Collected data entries
——————
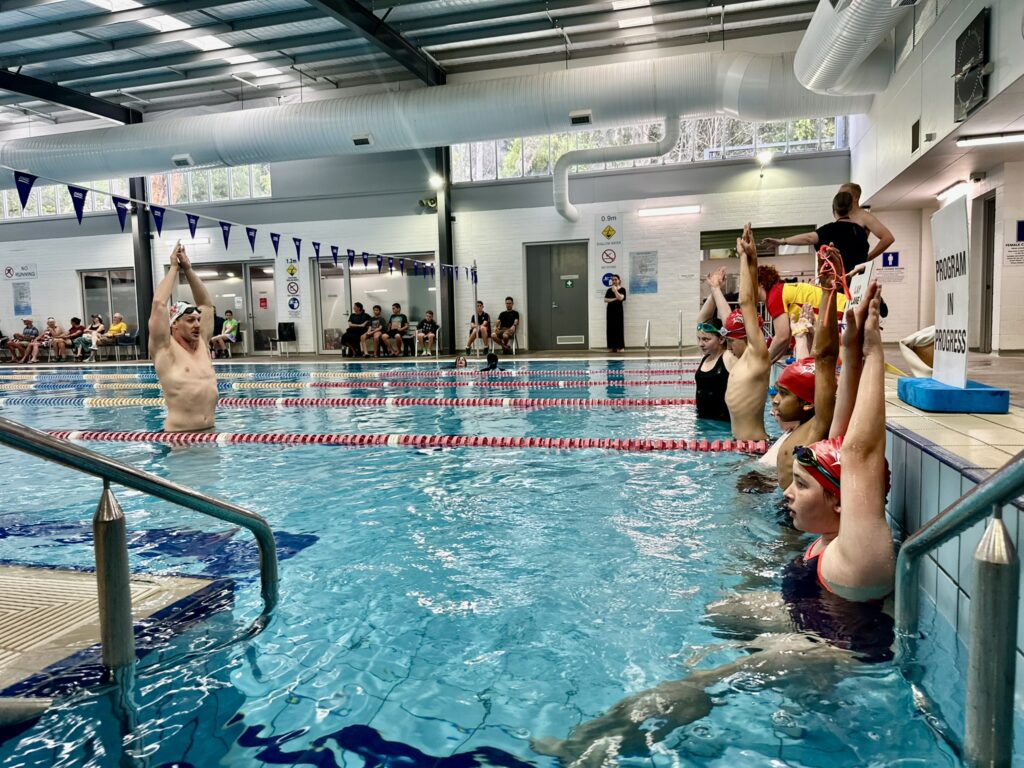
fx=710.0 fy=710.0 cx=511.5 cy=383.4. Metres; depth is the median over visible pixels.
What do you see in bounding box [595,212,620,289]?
sign
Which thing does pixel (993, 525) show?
handrail
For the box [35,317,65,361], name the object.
person
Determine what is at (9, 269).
wall sign
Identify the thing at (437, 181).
wall lamp
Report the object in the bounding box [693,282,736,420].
woman
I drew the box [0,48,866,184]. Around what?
air duct
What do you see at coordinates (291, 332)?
chair
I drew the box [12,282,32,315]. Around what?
poster
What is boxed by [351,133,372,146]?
air vent
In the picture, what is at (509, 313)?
man
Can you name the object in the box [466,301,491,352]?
man
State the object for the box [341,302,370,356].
person
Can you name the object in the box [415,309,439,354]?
person
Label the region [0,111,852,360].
back wall
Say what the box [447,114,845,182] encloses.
window
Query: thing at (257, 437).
lane rope
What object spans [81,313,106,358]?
person
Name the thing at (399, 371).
lane rope
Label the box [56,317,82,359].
person
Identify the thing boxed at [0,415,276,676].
handrail
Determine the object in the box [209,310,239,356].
person
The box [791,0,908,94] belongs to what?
air duct
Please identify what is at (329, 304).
glass door
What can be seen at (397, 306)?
man
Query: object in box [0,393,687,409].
lane rope
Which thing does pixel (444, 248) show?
steel column
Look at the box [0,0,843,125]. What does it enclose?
ceiling
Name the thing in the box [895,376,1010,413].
sign base
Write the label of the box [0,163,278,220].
window
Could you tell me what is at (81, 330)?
person
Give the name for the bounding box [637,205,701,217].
wall light
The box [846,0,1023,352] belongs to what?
right wall
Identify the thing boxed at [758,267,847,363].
person
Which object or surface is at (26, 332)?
person
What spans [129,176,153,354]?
steel column
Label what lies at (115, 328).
person
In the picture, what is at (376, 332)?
person
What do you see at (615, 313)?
woman
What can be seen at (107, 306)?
glass door
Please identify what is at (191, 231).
pennant string
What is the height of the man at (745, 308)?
1.382 m
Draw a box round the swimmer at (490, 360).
[480,351,498,371]
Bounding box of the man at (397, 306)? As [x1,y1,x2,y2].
[383,302,408,355]
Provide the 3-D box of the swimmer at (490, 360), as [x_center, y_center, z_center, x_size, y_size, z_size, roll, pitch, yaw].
[-0.450,0.008,10.429,1.034,1.013,0.641,0,5,15]
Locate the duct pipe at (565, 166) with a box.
[554,118,675,226]
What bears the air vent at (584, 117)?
attached to the air duct at (584, 100)
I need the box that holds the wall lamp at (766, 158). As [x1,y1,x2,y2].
[756,149,773,167]
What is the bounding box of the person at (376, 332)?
[362,303,387,357]
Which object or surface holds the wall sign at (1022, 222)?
attached to the right wall at (952, 31)
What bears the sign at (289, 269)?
attached to the back wall at (113, 235)
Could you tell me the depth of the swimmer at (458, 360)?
10.81 m
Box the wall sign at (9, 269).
[2,263,37,281]
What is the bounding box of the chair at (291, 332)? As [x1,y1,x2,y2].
[272,321,297,355]
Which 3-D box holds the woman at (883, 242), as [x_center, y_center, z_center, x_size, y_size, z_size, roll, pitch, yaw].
[2.713,-1.060,6.111,0.868,1.133,0.519,-2,5,-13]
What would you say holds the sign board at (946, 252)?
on the sign base at (910, 386)
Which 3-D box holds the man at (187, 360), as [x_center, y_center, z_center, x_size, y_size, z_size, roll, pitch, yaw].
[-2.336,-0.124,5.119,0.643,1.658,0.630,0,5,15]
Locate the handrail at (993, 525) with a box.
[891,449,1023,767]
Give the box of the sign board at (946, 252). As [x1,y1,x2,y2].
[931,195,969,389]
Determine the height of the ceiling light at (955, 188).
0.105 m
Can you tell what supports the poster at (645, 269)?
attached to the back wall at (113, 235)
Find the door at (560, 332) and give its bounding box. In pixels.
[524,240,589,349]
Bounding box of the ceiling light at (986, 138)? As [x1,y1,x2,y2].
[956,130,1023,146]
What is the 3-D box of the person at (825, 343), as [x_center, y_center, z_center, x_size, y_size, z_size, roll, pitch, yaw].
[1.268,0.156,3.125,0.527,1.340,0.544,0,5,15]
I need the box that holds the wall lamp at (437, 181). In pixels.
[429,174,445,189]
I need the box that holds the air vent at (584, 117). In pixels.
[569,110,592,125]
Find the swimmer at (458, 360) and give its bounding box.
[454,354,467,368]
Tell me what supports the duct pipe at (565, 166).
attached to the air duct at (584, 100)
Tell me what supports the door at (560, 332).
in the back wall at (113, 235)
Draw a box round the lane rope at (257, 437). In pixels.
[32,428,764,452]
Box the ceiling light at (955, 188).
[935,179,969,201]
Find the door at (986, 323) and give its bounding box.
[973,193,995,353]
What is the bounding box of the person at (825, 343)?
[771,257,857,495]
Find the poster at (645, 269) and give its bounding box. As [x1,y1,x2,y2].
[628,250,657,294]
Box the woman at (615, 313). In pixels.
[603,274,625,351]
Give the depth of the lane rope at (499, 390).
8.79 m
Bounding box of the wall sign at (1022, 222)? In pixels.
[1004,220,1023,266]
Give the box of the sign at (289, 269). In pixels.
[283,257,301,317]
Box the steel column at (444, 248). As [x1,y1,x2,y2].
[437,148,455,352]
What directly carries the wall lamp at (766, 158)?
attached to the back wall at (113, 235)
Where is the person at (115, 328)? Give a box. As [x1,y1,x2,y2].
[101,312,129,356]
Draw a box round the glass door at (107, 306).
[79,268,139,340]
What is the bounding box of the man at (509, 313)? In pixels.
[492,297,519,350]
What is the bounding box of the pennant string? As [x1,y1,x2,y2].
[0,165,479,283]
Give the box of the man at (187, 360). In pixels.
[150,239,219,434]
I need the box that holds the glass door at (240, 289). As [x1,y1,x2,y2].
[190,259,280,352]
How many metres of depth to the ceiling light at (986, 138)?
7.55 m
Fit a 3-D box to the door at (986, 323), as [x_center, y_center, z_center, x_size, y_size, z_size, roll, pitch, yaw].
[6.311,-1.389,9.349,0.194,2.141,0.982,0,5,15]
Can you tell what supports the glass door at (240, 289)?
in the back wall at (113, 235)
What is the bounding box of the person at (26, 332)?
[8,318,41,363]
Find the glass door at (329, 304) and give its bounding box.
[312,257,437,352]
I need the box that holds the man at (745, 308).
[722,222,773,446]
——————
= Task instructions =
Every entry must be transcribed exactly. Pictures do not belong in the copy.

= Response for this exercise =
fx=710.0 fy=710.0 cx=511.5 cy=383.4. Metres; depth is the median over visible pixels.
What do you see in bounding box [595,212,620,289]?
sign
Which thing does pixel (993, 525) show?
handrail
For the box [35,317,65,361], name the object.
person
Determine what is at (9, 269).
wall sign
Identify the thing at (437, 181).
wall lamp
Report the object in the bounding box [693,282,736,420].
woman
I drew the box [0,48,866,184]. Around what?
air duct
What do you see at coordinates (291, 332)?
chair
I drew the box [12,282,32,315]. Around what?
poster
What is boxed by [351,133,372,146]?
air vent
In the picture, what is at (509, 313)?
man
Can you name the object in the box [466,301,491,352]?
man
State the object for the box [341,302,370,356].
person
Can you name the object in the box [415,309,439,354]?
person
Label the region [0,111,852,360].
back wall
Say what the box [447,114,845,182] encloses.
window
Query: thing at (257, 437).
lane rope
What object spans [81,313,106,358]?
person
Name the thing at (399, 371).
lane rope
Label the box [56,317,82,359].
person
Identify the thing boxed at [0,415,276,676].
handrail
Determine the object in the box [209,310,239,356].
person
The box [791,0,908,94] belongs to what?
air duct
Please identify what is at (329, 304).
glass door
What can be seen at (397, 306)?
man
Query: object in box [0,393,687,409].
lane rope
Which thing does pixel (444, 248) show?
steel column
Look at the box [0,0,843,125]. What does it enclose?
ceiling
Name the thing in the box [895,376,1010,413].
sign base
Write the label of the box [0,163,278,220].
window
Could you tell me what is at (81, 330)?
person
Give the name for the bounding box [637,205,701,217].
wall light
The box [846,0,1023,352] belongs to what?
right wall
Identify the thing boxed at [758,267,847,363].
person
Which object or surface is at (26, 332)?
person
What spans [129,176,153,354]?
steel column
Label what lies at (115, 328).
person
In the picture, what is at (376, 332)?
person
What do you see at (615, 313)?
woman
What can be seen at (107, 306)?
glass door
Please identify what is at (191, 231).
pennant string
What is the height of the man at (745, 308)?
1.382 m
Draw a box round the swimmer at (490, 360).
[480,351,498,371]
Bounding box of the man at (397, 306)? As [x1,y1,x2,y2].
[383,302,408,355]
Provide the 3-D box of the swimmer at (490, 360), as [x_center, y_center, z_center, x_size, y_size, z_size, roll, pitch, yaw].
[-0.450,0.008,10.429,1.034,1.013,0.641,0,5,15]
Locate the duct pipe at (565, 166) with a box.
[554,118,675,226]
What bears the air vent at (584, 117)?
attached to the air duct at (584, 100)
I need the box that holds the wall lamp at (766, 158). As [x1,y1,x2,y2].
[756,149,773,167]
What is the bounding box of the person at (376, 332)?
[362,303,387,357]
Which object or surface holds the wall sign at (1022, 222)?
attached to the right wall at (952, 31)
What bears the sign at (289, 269)?
attached to the back wall at (113, 235)
Could you tell me the depth of the swimmer at (458, 360)?
10.81 m
Box the wall sign at (9, 269).
[2,263,37,281]
What is the bounding box of the chair at (291, 332)? As [x1,y1,x2,y2].
[272,321,297,355]
Which 3-D box holds the woman at (883, 242), as [x_center, y_center, z_center, x_size, y_size, z_size, roll, pitch, yaw].
[2.713,-1.060,6.111,0.868,1.133,0.519,-2,5,-13]
What would you say holds the sign board at (946, 252)?
on the sign base at (910, 386)
Which 3-D box holds the man at (187, 360), as [x_center, y_center, z_center, x_size, y_size, z_size, roll, pitch, yaw].
[-2.336,-0.124,5.119,0.643,1.658,0.630,0,5,15]
Locate the handrail at (993, 525) with a box.
[891,449,1023,767]
Give the box of the sign board at (946, 252). As [x1,y1,x2,y2].
[931,195,969,389]
Determine the height of the ceiling light at (955, 188).
0.105 m
Can you tell what supports the poster at (645, 269)?
attached to the back wall at (113, 235)
Find the door at (560, 332) and give its bounding box. In pixels.
[524,240,589,349]
Bounding box of the ceiling light at (986, 138)? As [x1,y1,x2,y2].
[956,130,1023,146]
What is the 3-D box of the person at (825, 343), as [x_center, y_center, z_center, x_size, y_size, z_size, roll, pitch, yaw].
[1.268,0.156,3.125,0.527,1.340,0.544,0,5,15]
I need the box that holds the wall lamp at (437, 181). In pixels.
[429,174,445,189]
I need the box that holds the air vent at (584, 117). In pixels.
[569,110,592,125]
Find the swimmer at (458, 360) and give its bounding box.
[454,354,467,368]
Tell me what supports the duct pipe at (565, 166).
attached to the air duct at (584, 100)
Tell me what supports the door at (560, 332).
in the back wall at (113, 235)
Draw a box round the lane rope at (257, 437). In pixels.
[32,428,764,452]
Box the ceiling light at (955, 188).
[935,179,969,201]
Find the door at (986, 323) and give its bounding box.
[973,193,995,353]
What is the bounding box of the person at (825, 343)?
[771,257,857,495]
Find the poster at (645, 269) and give its bounding box. As [x1,y1,x2,y2].
[628,250,657,294]
Box the woman at (615, 313). In pixels.
[603,274,625,351]
Give the depth of the lane rope at (499, 390).
8.79 m
Bounding box of the wall sign at (1022, 222)? In pixels.
[1004,220,1023,266]
Give the box of the sign at (289, 269). In pixels.
[283,257,301,317]
Box the steel column at (444, 248). As [x1,y1,x2,y2].
[437,148,455,352]
What directly carries the wall lamp at (766, 158)?
attached to the back wall at (113, 235)
Where is the person at (115, 328)? Give a box. As [x1,y1,x2,y2].
[101,312,129,356]
Draw a box round the glass door at (107, 306).
[79,268,139,340]
What is the bounding box of the man at (509, 313)? In pixels.
[492,297,519,350]
What is the bounding box of the pennant string? As [x1,y1,x2,y2].
[0,165,479,283]
Give the box of the man at (187, 360). In pixels.
[150,239,219,434]
I need the box that holds the glass door at (240, 289). As [x1,y1,x2,y2].
[190,259,280,352]
How many metres of depth to the ceiling light at (986, 138)?
7.55 m
Fit a 3-D box to the door at (986, 323), as [x_center, y_center, z_center, x_size, y_size, z_size, roll, pitch, yaw].
[6.311,-1.389,9.349,0.194,2.141,0.982,0,5,15]
Can you tell what supports the glass door at (240, 289)?
in the back wall at (113, 235)
What is the bounding box of the person at (26, 332)?
[8,318,41,363]
Find the glass door at (329, 304) and give its bounding box.
[312,257,437,352]
I need the box that holds the man at (745, 308).
[722,222,773,446]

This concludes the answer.